Hendricken’s eyes on nothing but a finals berth

GERALDINE HENDRICKEN, Ireland’s athletic sensation of the season, will go into action this morning in the women’s 1,500m heats, which have an automatic place in Sunday’s final as the prize for the first three.

Hendricken’s eyes on nothing but a finals berth

There they will be joined by the three fastest losers.

Yesterday, the 32-year-old Carlow athlete was not contemplating anything other than a berth in what promises to be an exciting final involving reigning world champion Gabriela Szabo.

Szabo opted for the 1,500m and deprived fans of another head-to-head with Ireland’s Sonia O’Sullivan in tomorrow’s 5,000m final.

For Hendricken, this will be the opportunity of a lifetime and a chance to atone for 1994 when she joined O’Sullivan and Providence College team-mate Anita Philpott in the 3,000m.

O’Sullivan went on to make history by becoming the first Irish woman to win a gold medal at a major track and field championship, with Philpott also making the final.

Hendricken’s hopes were dashed long before she set out for Helsinki, however.

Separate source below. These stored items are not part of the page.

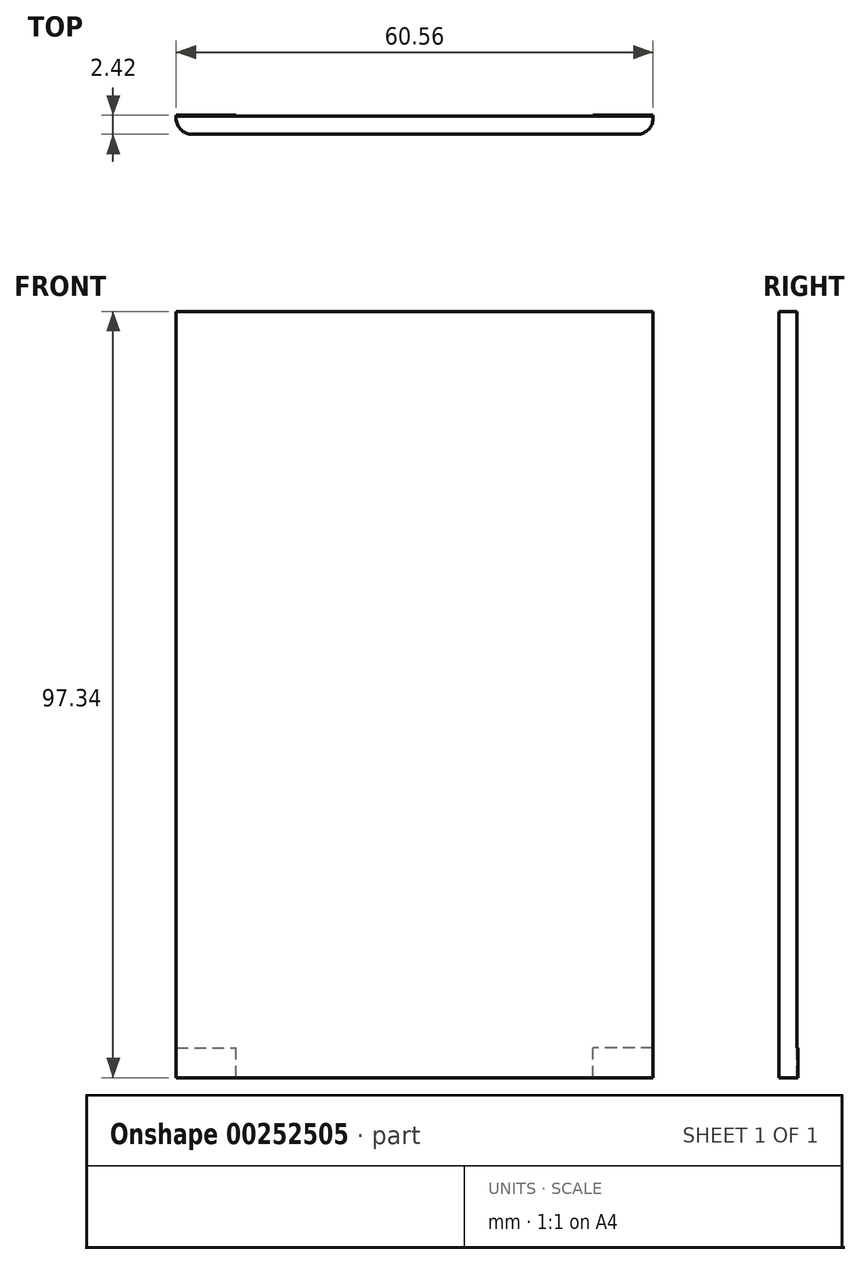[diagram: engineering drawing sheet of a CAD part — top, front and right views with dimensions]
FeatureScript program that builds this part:
annotation { "Feature Type Name" : "Feature", "Feature Type Description" : "" }
export const myFeature = defineFeature(function(context is Context, id is Id, definition is map)
    precondition{}
    {
        {
            var Q0;
            Q0=qCreatedBy(makeId("Front.planeOp"),FACE);
            var sketch = newSketch(context, id + "F0", { "sketchPlane" : qUnion([Q0])});
            skLineSegment(sketch, "E0.bottom", {"start": v(-30.28, -48.67) * mm, "end": v(30.28, -48.67) * mm});
            skLineSegment(sketch, "E0.top", {"start": v(-30.28, 48.67) * mm, "end": v(30.28, 48.67) * mm});
            skLineSegment(sketch, "E0.left", {"start": v(-30.28, -48.67) * mm, "end": v(-30.28, 48.67) * mm});
            skLineSegment(sketch, "E0.right", {"start": v(30.28, -48.67) * mm, "end": v(30.28, 48.67) * mm});
            skPoint(sketch, "E0.middle", {"position": v(0, 0) * mm});
            skSolve(sketch);
        }
        {
            var Q0;
            Q0=makeQuery(id+"F0.imprint","IMPRINT",FACE,{"disambiguationData":[TD([[makeQuery(id+"F0.imprint","IMPRINT",EDGE,{"derivedFrom":sQuery(id+"F0.wireOp",EDGE,"E0.bottom")}),1.0]])]});
            extrude(context, id + "F1", {"entities" : qUnion([Q0]), "depth" : 2.3 * mm});
        }
        {
            var Q0;
            Q0=makeQuery(id+"F1.opExtrude","CAP_EDGE",EDGE,{"disambiguationData":[OSD([sQuery(id+"F0.wireOp",EDGE,"E0.right")])],"isStart":false});
            var Q1;
            Q1=makeQuery(id+"F1.opExtrude","CAP_EDGE",EDGE,{"disambiguationData":[OSD([sQuery(id+"F0.wireOp",EDGE,"E0.left")])],"isStart":false});
            fillet(context, id + "F2", {"entities" : qUnion([Q0, Q1]), "radius" : 2.03 * mm, "tangentPropagation" : true, "allowEdgeOverflow" : false});
        }
        {
            var Q0;
            Q0=makeQuery(id+"F1.opExtrude","CAP_FACE",FACE,{"disambiguationData":[OSD([sQuery(id+"F0.wireOp",EDGE,"E0.bottom"),sQuery(id+"F0.wireOp",EDGE,"E0.top"),sQuery(id+"F0.wireOp",EDGE,"E0.left"),sQuery(id+"F0.wireOp",EDGE,"E0.right")])],"isStart":true});
            var sketch = newSketch(context, id + "F3", { "sketchPlane" : qUnion([Q0])});
            skLineSegment(sketch, "E1.bottom", {"start": v(-30.28, -48.67) * mm, "end": v(-22.66, -48.67) * mm});
            skLineSegment(sketch, "E1.top", {"start": v(-30.28, -44.86) * mm, "end": v(-22.66, -44.86) * mm});
            skLineSegment(sketch, "E1.left", {"start": v(-30.28, -48.67) * mm, "end": v(-30.28, -44.86) * mm});
            skLineSegment(sketch, "E1.right", {"start": v(-22.66, -48.67) * mm, "end": v(-22.66, -44.86) * mm});
            skLineSegment(sketch, "E2.bottom", {"start": v(30.28, -48.67) * mm, "end": v(22.66, -48.67) * mm});
            skLineSegment(sketch, "E2.top", {"start": v(30.28, -44.86) * mm, "end": v(22.66, -44.86) * mm});
            skLineSegment(sketch, "E2.left", {"start": v(30.28, -48.67) * mm, "end": v(30.28, -44.86) * mm});
            skLineSegment(sketch, "E2.right", {"start": v(22.66, -48.67) * mm, "end": v(22.66, -44.86) * mm});
            skSolve(sketch);
        }
        {
            var Q0;
            Q0=makeQuery(id+"F3.imprint","IMPRINT",FACE,{"disambiguationData":[TD([[makeQuery(id+"F3.imprint","IMPRINT",EDGE,{"derivedFrom":sQuery(id+"F3.wireOp",EDGE,"E1.bottom")}),-1.0]])]});
            var Q1;
            Q1=makeQuery(id+"F3.imprint","IMPRINT",FACE,{"disambiguationData":[TD([[makeQuery(id+"F3.imprint","IMPRINT",EDGE,{"derivedFrom":sQuery(id+"F3.wireOp",EDGE,"E2.bottom")}),-1.0]])]});
            extrude(context, id + "F4", {"entities" : qUnion([Q0, Q1]), "operationType" : NewBodyOperationType.ADD, "endBound" : BoundingType.SYMMETRIC, "depth" : 0.25 * mm});
        }
    });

She had run nine minutes for 3,000m and 4:14 for 1,500m inside 48 hours in Montreal and came back full of ambition and hope.

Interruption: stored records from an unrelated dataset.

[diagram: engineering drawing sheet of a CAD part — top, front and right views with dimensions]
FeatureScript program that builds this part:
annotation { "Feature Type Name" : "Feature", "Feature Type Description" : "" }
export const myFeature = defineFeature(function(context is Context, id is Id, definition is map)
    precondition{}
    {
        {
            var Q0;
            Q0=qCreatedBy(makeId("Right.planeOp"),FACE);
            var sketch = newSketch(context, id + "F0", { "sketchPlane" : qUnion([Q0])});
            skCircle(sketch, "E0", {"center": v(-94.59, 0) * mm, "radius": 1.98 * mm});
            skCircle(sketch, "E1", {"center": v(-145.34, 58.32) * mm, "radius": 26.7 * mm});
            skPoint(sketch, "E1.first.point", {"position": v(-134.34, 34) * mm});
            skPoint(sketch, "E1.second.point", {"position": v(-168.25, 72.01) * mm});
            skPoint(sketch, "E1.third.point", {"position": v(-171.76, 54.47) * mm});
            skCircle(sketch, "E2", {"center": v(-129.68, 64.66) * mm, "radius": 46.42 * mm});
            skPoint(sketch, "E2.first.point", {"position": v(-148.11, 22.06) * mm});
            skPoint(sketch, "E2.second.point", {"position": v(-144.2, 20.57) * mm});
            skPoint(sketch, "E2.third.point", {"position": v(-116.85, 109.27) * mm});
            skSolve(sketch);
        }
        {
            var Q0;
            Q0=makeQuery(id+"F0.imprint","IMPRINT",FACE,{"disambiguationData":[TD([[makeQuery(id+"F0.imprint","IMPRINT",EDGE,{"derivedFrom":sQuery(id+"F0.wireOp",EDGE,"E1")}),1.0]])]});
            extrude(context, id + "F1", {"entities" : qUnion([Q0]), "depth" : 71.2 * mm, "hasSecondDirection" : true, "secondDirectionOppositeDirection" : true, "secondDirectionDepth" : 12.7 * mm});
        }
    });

But she fell ill and was a shadow of herself at the national championships.

“I had not recovered in time to be ready for the Europeans and I finished 13th in my heat and did not make the final,” Hendricken recalled.

“I was very disappointed with that and worried that people might look on me as a choker, which I am not,” she said.

On her return to Ireland, Hendricken completed her masters at Trinity College and now teaches, breeds sport horses, breaks them and sells them.

But she has always kept close to the top flight in athletics to be considered for international selection.

Yet it was not until this year that she blossomed at 1,500m, a distance she had not properly explored, although she was part of the Providence College team that once held the world record for the 4 x 1,500m relay.

“I always considered myself as a 3,000m runner,” said the seven time All-American.

“It was only this year that I began to concentrate on the 1,500m.”

She had a new best for 800m before a breakthrough in the 1,500m, becoming the second-fastest Irish woman, behind O’Sullivan, with a 4:03.18 run in the Golden League meeting in Monaco.

If Hendricken can reproduce that form here, she will go close to a medal on Sunday. She goes in Heat 2 this morning as the second-fastest athlete in the field behind Helen Pattinson, of Great Britain, who has a best time of 4:01.10. Suregya Ayhan, of Turkey, has a best of 4:03.02, while German Kathleen Friedrich, has a personal best of 4:04.00.

“I am in really good form right now,” Hendricken said, pointing out that she had recovered from a calf muscle injury that kept her out of the national championships.

“And running in the Golden League meetings has shown me that I can be right up there with the girls I have been watching on television.”

Maria Lynch, Ireland’s other representative in the women’s 1,500m, will join Szabo in the third heat. Szabo, who won the 1,500m but finished down the field in the 5,000m when she attempted to double up at the world championships last year, looks unbeatable going into this race.

She has a best of 3:56.97 from Monaco four years ago, a silver medal from the 1996 Olympics when she doubled up, and bronze from Sydney, where she won the 5,000m title.

Alesya Turova from Belarus, who leads the European rankings for the year with 4:01.01 from Monaco, is also in this heat, along with 1997 world champion Carla Sacramento, who has run 3:57.71, and Hayley Tullett, of Great Britain.

This the heat that could produce the fast times and Lynch, a brave runner, will almost certainly improve on the 4:10.65 that brought her here.

The Dubliner was a silver medallist at the European Youth Olympics in 1995 but her career has been punctuated by injury.

Peter Coghlan was impressive in winning his sixth national 110m hurdles title last month and looks to be approaching his best form. He will be fancied to qualify for tomorrow’s schedule when he goes in the fourth heat of the men’s 110m hurdles this morning.

National record-holder at 13.30, Coghlan ran 13.52 when he won in Lisbon in May. However, his object today will be qualification.

He will be joined in this morning’s heat by European leader Stanislavs Olijars, of Latvia, who ran a personal best of 13.15 in Pretoria last April.

Tony Jarrett is also in the field, and he goes in with the same seasonal best time as Coghlan, 13.52, from Birmingham a month ago.